7 - Multiple Regression Flashcards
What is multiple regression?
A way of predicting a dependent variable from a set of independent variables
How many regression coefficients (b’s) does a multiple linear regression have?
One per independent variable
What are the assumptions of multiple regression?
- Independence
- Normality
- Homoscedasticity
- Linearity
- Multicollinearity
What is the assumption of multicollinearity?
Two predictors should not be too highly correlated (0.8 or 0.9)
When will a multiple regression model have a high R^2?
When the regression model has variables that are statistically significant
How can an F-Test be used to test R^2?
An F-Test can be used to test competing models by testing the difference between R^2s
What test can be used to test each partial regression coefficient, and how?
A t-test FINISH THIS BECAUSE IDKK
What are the 3 ways to build regression models?
- Hierarchical
- Simultaneous Forced Entry
- Stepwise
Describe the hierarchical approach to building regression models.
Independent variables are entered in stages (based on theory)
Describe the simultaneous forced entry approach to building regression models.
All independent variables are entred together.
Describe the stepwise approach to building regression models.
Independent variables are entered according to some order. This could be in order of size/ correlation with the dependent variable or in order of significance.

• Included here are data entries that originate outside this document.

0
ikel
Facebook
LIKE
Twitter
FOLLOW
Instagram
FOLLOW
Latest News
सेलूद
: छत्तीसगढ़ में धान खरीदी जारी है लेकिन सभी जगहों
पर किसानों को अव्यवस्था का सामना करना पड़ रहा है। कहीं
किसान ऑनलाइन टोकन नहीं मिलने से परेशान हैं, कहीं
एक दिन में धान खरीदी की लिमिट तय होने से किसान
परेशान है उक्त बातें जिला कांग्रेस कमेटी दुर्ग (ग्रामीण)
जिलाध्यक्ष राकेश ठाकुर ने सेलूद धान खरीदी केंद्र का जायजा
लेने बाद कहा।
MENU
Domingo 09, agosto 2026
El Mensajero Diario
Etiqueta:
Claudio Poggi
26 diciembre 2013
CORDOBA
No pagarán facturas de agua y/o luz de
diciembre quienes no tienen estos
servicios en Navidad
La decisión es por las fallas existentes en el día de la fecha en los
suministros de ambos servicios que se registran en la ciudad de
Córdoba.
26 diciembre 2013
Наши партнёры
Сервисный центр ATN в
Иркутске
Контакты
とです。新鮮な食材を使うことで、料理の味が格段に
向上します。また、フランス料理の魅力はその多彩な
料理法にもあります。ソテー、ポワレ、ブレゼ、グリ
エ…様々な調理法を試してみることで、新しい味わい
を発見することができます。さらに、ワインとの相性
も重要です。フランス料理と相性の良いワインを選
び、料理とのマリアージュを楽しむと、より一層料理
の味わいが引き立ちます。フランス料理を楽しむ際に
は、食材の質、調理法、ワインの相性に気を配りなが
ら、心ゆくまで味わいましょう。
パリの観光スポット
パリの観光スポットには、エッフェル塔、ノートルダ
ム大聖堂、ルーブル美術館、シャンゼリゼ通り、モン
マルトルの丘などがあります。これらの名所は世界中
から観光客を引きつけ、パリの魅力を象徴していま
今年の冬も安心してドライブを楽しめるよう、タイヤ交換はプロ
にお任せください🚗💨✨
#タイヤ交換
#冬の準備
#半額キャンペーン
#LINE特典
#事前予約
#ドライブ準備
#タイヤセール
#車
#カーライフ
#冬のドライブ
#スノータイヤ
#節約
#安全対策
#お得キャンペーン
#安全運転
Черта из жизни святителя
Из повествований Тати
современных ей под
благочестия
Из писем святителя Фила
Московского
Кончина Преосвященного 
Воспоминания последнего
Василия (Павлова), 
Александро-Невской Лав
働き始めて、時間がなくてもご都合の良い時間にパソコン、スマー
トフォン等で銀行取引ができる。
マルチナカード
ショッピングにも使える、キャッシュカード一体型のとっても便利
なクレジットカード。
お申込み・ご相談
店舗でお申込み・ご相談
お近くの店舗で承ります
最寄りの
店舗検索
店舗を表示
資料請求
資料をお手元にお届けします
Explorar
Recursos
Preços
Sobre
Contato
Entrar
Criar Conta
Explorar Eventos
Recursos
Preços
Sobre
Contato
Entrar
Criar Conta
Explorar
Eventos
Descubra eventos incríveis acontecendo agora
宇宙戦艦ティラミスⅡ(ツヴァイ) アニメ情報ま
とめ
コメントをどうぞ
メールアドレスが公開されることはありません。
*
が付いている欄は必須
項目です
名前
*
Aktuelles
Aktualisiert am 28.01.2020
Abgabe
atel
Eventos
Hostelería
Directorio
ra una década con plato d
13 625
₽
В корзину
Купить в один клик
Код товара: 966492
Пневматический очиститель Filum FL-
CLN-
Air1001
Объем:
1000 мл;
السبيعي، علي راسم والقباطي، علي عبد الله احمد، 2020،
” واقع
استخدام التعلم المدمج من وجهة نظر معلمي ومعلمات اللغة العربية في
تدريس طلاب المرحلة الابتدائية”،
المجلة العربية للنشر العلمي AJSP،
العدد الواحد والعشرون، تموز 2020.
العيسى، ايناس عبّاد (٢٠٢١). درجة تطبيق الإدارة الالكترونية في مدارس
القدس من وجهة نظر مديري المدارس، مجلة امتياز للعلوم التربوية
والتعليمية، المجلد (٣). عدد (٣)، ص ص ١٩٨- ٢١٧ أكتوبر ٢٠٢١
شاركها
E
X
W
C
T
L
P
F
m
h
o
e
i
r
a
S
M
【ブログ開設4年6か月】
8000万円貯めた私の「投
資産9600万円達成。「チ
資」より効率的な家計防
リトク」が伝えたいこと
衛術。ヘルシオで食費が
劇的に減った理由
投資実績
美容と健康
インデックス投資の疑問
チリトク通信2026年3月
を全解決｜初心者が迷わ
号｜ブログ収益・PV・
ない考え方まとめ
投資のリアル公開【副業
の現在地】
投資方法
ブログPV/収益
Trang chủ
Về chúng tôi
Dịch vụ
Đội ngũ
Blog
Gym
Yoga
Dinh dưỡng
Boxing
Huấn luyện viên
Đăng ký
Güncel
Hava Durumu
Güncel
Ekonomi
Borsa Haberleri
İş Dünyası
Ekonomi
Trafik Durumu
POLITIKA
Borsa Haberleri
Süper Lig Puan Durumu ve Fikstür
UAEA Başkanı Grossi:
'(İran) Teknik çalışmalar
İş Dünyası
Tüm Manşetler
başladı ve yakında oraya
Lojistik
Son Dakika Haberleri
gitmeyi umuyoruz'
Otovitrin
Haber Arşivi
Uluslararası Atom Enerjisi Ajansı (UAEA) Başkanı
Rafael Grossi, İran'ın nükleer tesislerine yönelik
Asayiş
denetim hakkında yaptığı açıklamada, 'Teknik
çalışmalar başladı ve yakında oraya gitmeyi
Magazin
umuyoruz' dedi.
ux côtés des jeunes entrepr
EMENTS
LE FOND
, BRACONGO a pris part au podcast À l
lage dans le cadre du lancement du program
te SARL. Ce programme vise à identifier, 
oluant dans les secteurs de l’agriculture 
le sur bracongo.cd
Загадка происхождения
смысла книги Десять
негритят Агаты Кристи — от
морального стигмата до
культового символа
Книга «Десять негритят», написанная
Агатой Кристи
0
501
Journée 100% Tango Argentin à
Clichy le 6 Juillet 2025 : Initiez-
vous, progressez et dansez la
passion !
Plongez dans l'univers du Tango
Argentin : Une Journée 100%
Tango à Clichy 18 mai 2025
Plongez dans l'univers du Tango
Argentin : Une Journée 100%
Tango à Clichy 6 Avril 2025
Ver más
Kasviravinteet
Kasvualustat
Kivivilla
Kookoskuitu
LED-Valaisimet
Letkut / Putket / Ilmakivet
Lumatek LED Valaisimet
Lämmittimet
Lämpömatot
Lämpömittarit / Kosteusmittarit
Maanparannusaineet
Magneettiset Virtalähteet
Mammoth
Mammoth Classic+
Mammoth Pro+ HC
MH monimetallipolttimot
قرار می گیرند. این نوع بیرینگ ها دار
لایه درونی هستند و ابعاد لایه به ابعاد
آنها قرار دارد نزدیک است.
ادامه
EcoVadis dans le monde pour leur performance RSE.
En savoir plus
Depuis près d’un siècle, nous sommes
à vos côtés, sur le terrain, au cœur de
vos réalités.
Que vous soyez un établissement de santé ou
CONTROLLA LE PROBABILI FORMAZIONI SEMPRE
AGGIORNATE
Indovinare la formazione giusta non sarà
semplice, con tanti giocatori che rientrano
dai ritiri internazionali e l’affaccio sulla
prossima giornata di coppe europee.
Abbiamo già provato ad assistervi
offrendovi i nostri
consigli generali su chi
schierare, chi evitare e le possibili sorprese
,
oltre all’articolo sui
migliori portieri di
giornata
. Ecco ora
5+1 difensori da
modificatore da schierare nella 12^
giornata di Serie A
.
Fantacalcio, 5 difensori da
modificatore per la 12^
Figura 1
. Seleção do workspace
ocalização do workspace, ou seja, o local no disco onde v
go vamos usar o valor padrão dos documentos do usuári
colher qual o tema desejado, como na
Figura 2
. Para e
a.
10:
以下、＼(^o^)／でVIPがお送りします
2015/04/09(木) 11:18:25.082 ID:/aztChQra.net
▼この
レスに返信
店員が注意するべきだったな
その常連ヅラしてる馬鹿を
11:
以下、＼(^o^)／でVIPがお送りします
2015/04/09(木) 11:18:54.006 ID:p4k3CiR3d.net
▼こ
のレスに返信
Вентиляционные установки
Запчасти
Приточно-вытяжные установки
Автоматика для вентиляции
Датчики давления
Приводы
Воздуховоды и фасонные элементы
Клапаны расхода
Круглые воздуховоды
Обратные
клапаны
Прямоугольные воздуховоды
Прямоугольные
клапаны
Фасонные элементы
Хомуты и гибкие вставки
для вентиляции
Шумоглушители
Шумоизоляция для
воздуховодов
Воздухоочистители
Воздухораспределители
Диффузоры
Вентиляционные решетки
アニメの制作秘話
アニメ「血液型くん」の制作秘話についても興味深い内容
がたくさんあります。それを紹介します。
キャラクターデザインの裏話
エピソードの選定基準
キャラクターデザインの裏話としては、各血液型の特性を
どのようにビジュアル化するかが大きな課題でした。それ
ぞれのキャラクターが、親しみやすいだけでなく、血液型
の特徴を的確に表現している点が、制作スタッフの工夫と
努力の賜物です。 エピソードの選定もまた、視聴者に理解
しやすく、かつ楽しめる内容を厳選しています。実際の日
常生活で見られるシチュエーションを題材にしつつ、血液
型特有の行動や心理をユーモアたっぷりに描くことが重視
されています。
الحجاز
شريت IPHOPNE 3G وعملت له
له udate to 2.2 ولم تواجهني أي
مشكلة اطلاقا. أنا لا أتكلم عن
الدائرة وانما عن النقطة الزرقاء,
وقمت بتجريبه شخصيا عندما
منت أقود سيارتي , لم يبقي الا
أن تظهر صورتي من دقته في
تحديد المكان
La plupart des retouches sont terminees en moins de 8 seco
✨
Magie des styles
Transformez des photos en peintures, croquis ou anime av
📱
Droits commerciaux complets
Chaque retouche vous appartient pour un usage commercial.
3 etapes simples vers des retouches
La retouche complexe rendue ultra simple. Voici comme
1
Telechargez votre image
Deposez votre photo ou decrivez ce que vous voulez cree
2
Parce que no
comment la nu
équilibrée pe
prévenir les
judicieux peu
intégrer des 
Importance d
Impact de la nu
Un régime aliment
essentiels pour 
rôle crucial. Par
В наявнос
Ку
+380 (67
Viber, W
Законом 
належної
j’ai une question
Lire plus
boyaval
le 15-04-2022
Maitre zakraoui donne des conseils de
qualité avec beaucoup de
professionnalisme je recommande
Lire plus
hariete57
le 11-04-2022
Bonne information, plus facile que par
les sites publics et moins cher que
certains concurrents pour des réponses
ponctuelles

What R function can you use to determine the confidence intervals on the estimates of a regression model?
confint()
What R function can you use to determine the standardized Beta coefficients of a regression model?
lm.beta() from the QuantPsyc package
What R function can you use to compare the fit of 2 regression models?
anova()
What is the Akaike Information Criterion?
A method for evaluating how well a model fits the data it was generated from.
What R function can be used to generate AIC?
extractAIC()
What AIC values indicate a better model fit?
Smaller values
What is the root mean square error?
It is the square root of the variance of the residuals. In other words, it measures how far the predicted values are from the observed values in a regression analysis. (How concentrated the data are from the line of best fit).
In what cases is the root mean square error most useful?
In cases where the model’s aim is to predict values.
What root mean square errors are preferred?
Smaller values (0 indicates perfect fit).
What R function can be used to get the root mean square error?
performance() from performance package.